I’m not going to pretend that I “woke up” this morning to the unbraced-for shock of the U.S. Presidential Election’s outcome. I got sick when the numbers started coming in last night. I went to sleep—or tried to—when things were fairly well “called”. I got up approximately 3 hours later for work, and the outcome had not changed.
Except, I think that maybe I changed.
Because when I went to bed, I was terrified. I was numb. I was heartsick. I was viscerally ill. This election wasn’t just about me and the things I need to get by that would be threatened at best, and demolished at worst under the campaign promises of a Republican presidency; this was about morals, and dignity, and people, most of all—close to me, dear to me, far from me, unknown to me—who were being outcast and degraded and whose lives were being placed in jeopardy, in one way or another.

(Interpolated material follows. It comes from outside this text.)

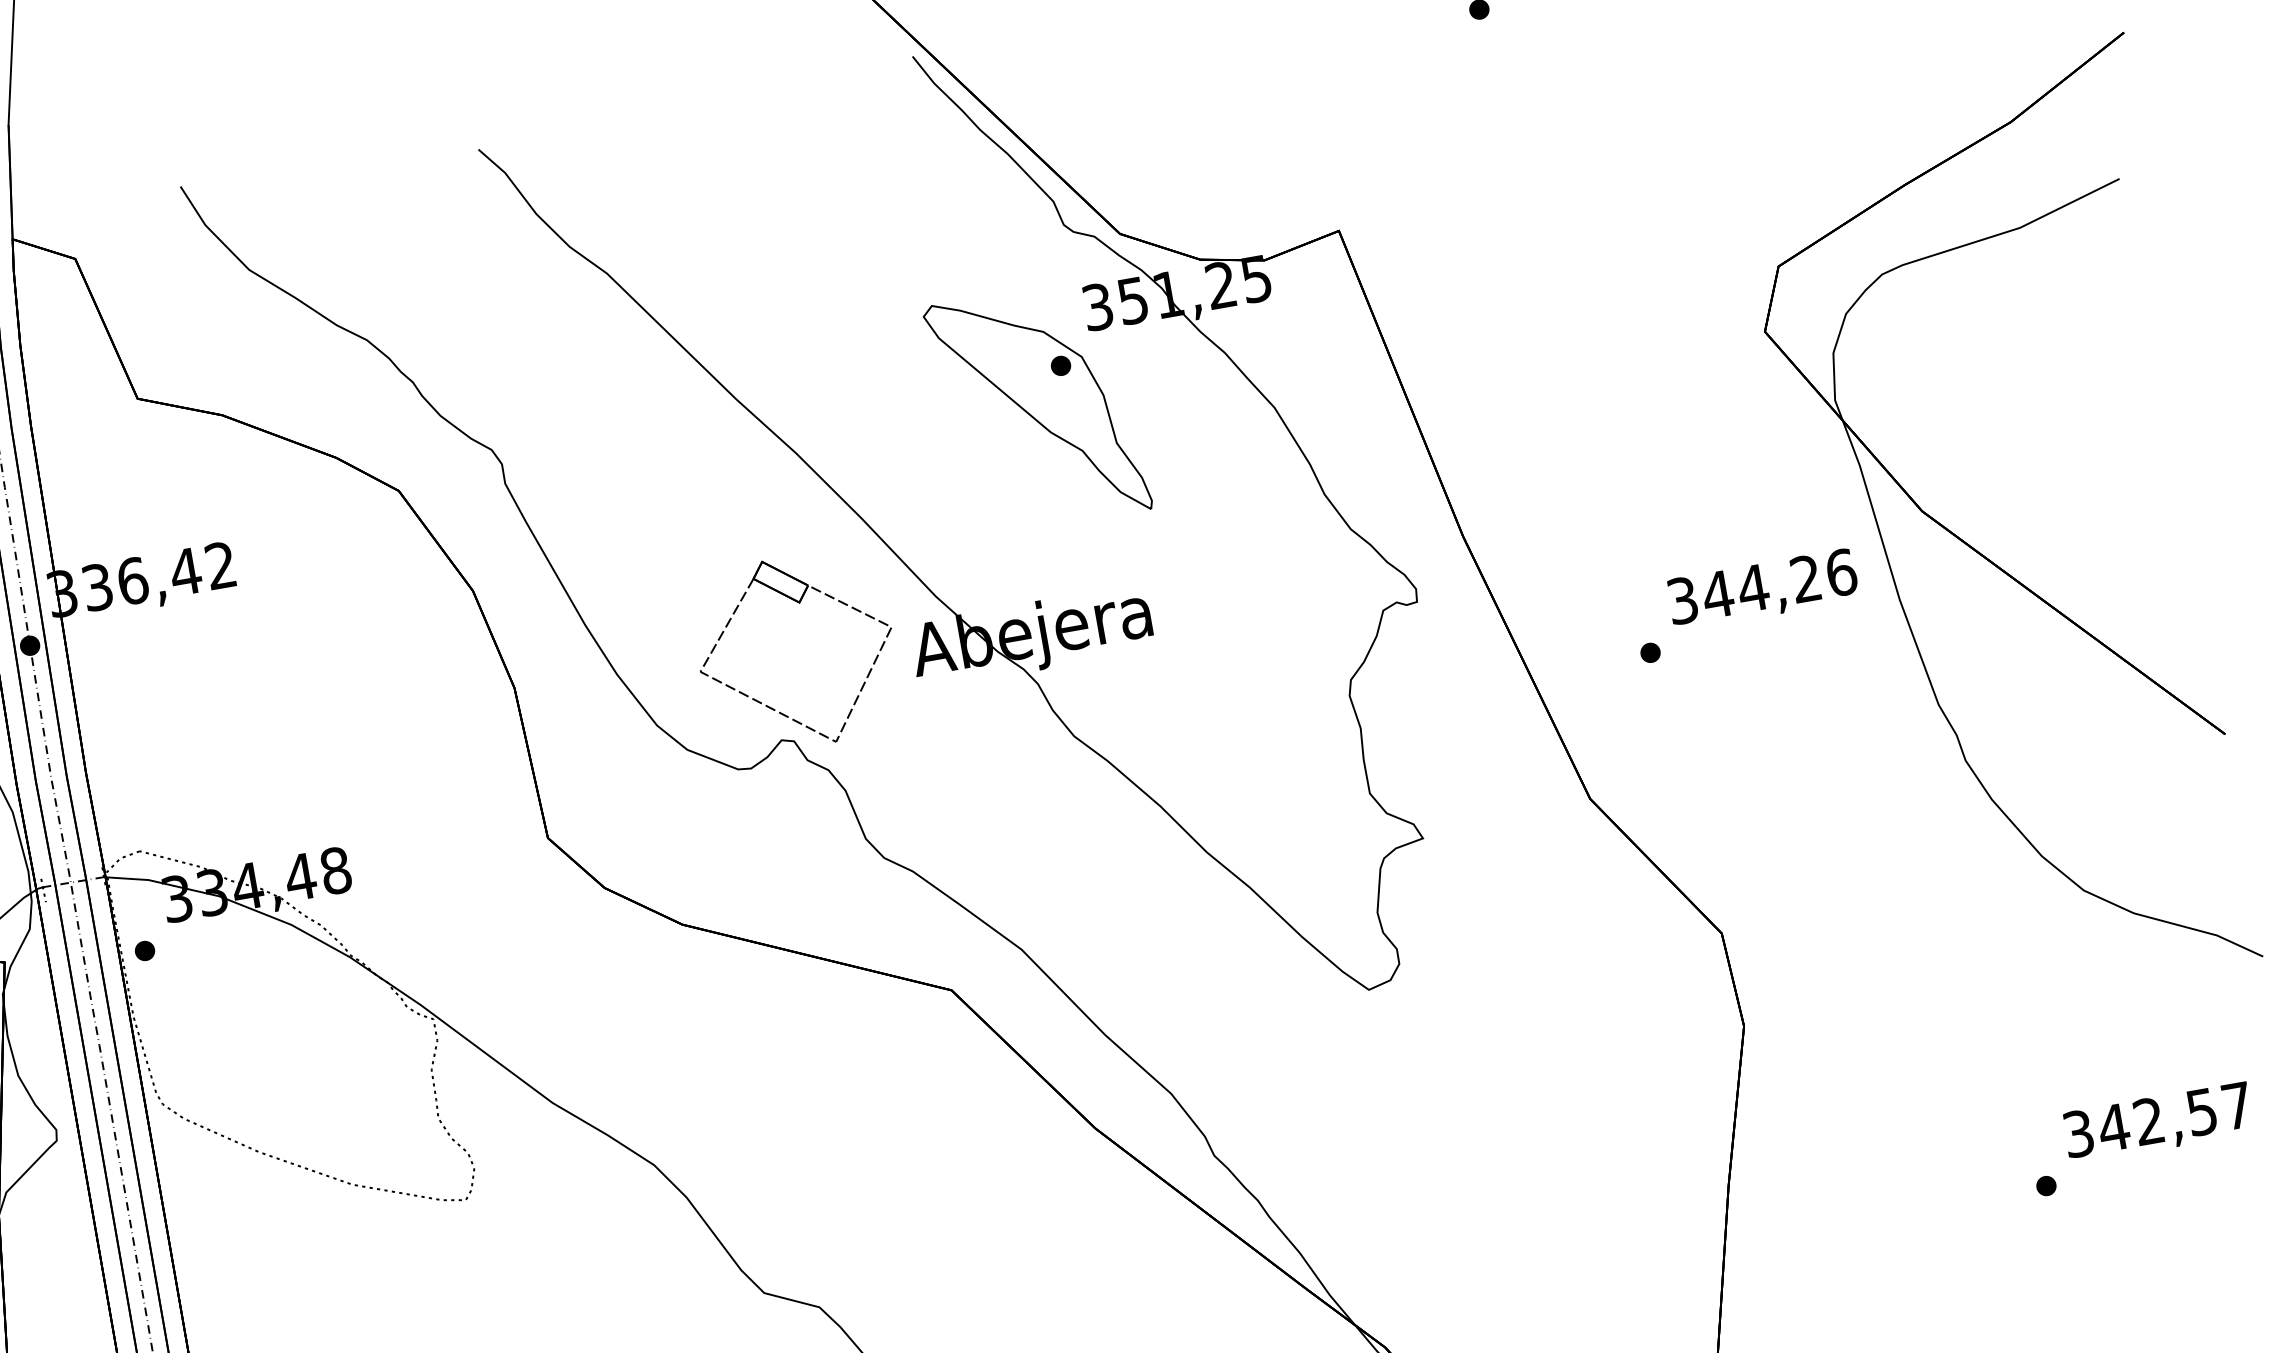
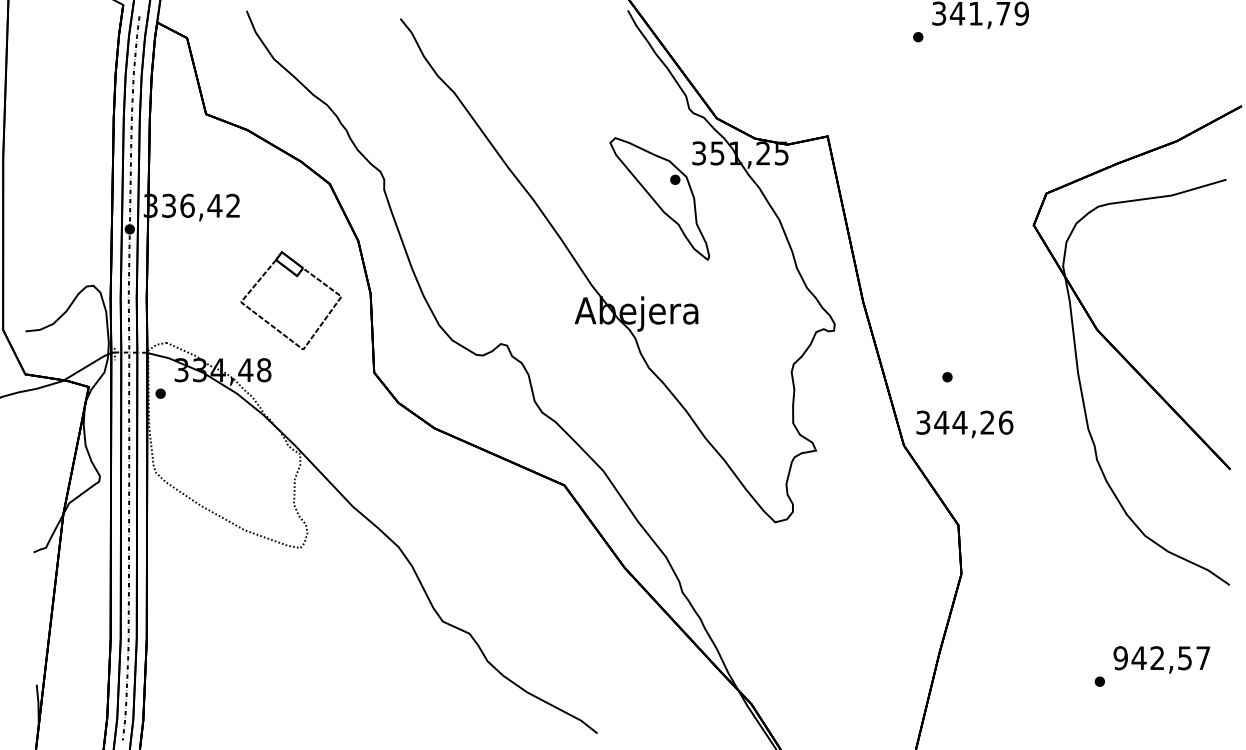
text: (1762, 590) -> (964, 424), moved
part: (800, 605) -> (297, 277), moved
text: (2078, 1134) -> (1120, 658), 342,57 -> 942,57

And while I’m still in the midst of feeling all those things—and quite strongly, at that—I woke with a sense of my convictions and the things that drive me still in tact; and I realized instantaneously, and with no small amount of relief, that those things had not been diminished by the outcome of an election. In fact, they’d been amplified.
As a historian, I’ve watched as we drew often-apt parallels between the Republican rhetoric of the election, and the actions and visions espoused by Mr. Trump in particular, with those of Hitler and the Nazi Party. And so this morning, I’ve seen my share of posts and rants and fears that so Germany went nigh a century ago, so now will go America.
But even if the parallel holds for the rhetoric, or the strategies: we’re forgetting something. We’re forgetting the most important thing. Because we think we’ve lost love to hate, today. We think we’ve lost kindness to wrath, today. We think we’ve lost the good in what we stand for as a country to violence and hate-mongering and xenophobia and all of the horrible -isms that plague our society and divide us ever further where we need to unite. And I won’t kid you: all those things have been dealt a mighty blow—mightier than many of us have ever seen.
But we’re wrong that we, as a country, lost to hate, today.
Elie Wiesel, as so often he did, said it simply and rightly: “The opposite of love is not hate, it’s indifference.”
And if the numbers, if the reactions, if the exit polls and the feelings tell us anything, it is that we are not indifferent. We are passionate, and we are frightened, and we are angry, and we are heartbroken, and some of us are relieved where others are devastated, some are celebratory where others are sobbing, some are hurting—and some are causing hurt.
If that makes you angry, if that makes you ache, if that makes you cringe and want to fix it, then there’s the clincher, isn’t it? Neo-nazis may have endorsed the candidate that has won the presidency, but we are not the Third Reich. And because of that, we have to reflect on what fears and what disenfranchisements and what roots of inequality and seeds of hate have taken such firm hold in our nation to cause such vile and hateful divisions. We need to look beyond the superficial, and take nothing for granted, and create dialogue where we’ve long found it easier to turn a deaf-ear. We need to dig in with both hands and do the hard work.
We need to protect each other. We need to recognize what this division has done to our friends, our neighbors, our fellow citizens. We need to reach out and assist immediately with those who are grieving this morning, who are fearful, who are suffering or devoid of all hope, and remind them that they matter, and that there’s light left, and that we’re still here. We need to see the hate and the rage and the vitriol and sit with it a while, so that we can understand where it comes from, so as better to help heal where it stems from. We need to remember that at the end of the day we are all human—and if remembering that is a trial, or a seeming impossibility, we need to work harder. We need to work to figure out how to stop being being so scared that we’re defensive, that we’re ignorant, that we make enemies amongst ourselves and cut rifts that shake our cores. We need to figure out what went wrong that parts of our nation have ever felt that they need walls, physical and metaphorical.
But what we need most, is to remember. We are a nation of many nations. We are a people of many peoples. We are a generation being faced with a challenge, as every generation is, and we are being called to rise to it and shore this nation up at its fractures to be stronger, to be better. We are an experiment, and sometimes experiments don’t go the way we expect, but that’s what makes them groundbreaking—for better or worse.
Where this experiment leads is going to be in our hands, now. And if we remember only one thing as the first step, as the driving force, as the first niggling thought before we remember everything else ahead of us, expected of us, needed from us—we must remember this:
We are not indifferent.
And as long as that remains true, we have a path to forge onward.